▶ [EXERCISE PROMPT] Search the data for "Jojadas" and copy every matching line.

▶ [SOURCE INFORMATION]
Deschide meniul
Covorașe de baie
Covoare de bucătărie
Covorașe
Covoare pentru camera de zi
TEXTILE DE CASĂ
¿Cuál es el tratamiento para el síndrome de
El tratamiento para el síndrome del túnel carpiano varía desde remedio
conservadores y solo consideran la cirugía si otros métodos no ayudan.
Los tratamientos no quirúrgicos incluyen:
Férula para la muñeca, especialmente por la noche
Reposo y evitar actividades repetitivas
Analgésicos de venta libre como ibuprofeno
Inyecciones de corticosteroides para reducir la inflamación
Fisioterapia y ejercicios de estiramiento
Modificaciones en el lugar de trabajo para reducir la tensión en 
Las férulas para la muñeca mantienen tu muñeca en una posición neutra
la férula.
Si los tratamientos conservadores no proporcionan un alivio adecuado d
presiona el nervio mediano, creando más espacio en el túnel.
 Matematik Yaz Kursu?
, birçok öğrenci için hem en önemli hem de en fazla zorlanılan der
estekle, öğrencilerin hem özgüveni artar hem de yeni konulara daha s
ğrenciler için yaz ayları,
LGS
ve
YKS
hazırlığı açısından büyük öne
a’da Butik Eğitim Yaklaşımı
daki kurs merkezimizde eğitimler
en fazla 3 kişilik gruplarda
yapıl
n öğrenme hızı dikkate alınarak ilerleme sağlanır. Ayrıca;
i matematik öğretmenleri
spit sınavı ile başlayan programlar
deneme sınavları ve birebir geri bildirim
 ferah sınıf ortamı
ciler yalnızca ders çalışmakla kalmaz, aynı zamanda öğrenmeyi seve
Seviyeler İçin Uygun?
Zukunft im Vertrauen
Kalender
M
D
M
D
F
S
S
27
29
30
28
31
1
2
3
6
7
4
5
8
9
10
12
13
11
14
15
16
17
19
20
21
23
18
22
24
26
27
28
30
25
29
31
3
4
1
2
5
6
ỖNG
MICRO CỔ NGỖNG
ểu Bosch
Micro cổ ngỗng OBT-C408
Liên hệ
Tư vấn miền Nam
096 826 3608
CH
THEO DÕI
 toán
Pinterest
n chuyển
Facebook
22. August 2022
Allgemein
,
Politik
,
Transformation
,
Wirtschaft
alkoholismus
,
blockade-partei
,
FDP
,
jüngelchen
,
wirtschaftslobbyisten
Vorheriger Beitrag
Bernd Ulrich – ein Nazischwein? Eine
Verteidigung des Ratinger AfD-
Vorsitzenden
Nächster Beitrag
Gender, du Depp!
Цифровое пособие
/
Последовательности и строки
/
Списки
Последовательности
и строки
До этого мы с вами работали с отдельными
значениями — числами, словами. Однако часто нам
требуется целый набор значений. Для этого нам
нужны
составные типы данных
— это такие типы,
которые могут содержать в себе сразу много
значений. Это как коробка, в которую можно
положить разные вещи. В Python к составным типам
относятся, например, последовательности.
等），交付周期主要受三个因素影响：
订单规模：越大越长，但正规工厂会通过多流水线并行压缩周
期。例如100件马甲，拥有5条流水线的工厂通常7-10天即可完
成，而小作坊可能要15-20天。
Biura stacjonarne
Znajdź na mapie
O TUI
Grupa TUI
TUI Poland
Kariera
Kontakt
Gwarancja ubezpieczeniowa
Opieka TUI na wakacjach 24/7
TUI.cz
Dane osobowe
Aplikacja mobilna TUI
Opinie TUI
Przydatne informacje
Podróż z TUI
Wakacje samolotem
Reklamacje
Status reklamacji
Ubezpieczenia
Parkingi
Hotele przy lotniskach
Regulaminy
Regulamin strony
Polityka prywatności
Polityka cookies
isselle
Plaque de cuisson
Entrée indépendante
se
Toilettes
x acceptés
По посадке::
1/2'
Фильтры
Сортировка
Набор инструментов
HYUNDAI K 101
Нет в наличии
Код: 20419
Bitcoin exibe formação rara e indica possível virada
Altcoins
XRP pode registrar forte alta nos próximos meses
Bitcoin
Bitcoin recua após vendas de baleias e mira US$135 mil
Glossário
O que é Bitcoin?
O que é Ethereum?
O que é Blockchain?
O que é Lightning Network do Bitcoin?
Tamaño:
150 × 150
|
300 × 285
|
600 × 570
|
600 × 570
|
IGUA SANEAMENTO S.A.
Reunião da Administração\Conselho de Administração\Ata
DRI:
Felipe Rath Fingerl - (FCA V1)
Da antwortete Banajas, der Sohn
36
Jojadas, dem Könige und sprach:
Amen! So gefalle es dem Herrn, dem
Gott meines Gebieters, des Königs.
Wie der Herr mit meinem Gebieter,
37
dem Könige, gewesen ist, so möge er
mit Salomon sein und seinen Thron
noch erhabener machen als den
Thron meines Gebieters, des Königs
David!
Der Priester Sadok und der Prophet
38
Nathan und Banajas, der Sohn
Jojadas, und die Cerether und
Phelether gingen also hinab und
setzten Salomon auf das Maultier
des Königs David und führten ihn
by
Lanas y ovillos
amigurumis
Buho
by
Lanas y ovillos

▶ [RESULT BELOW]
Jojadas, dem Könige und sprach:
Jojadas, und die Cerether und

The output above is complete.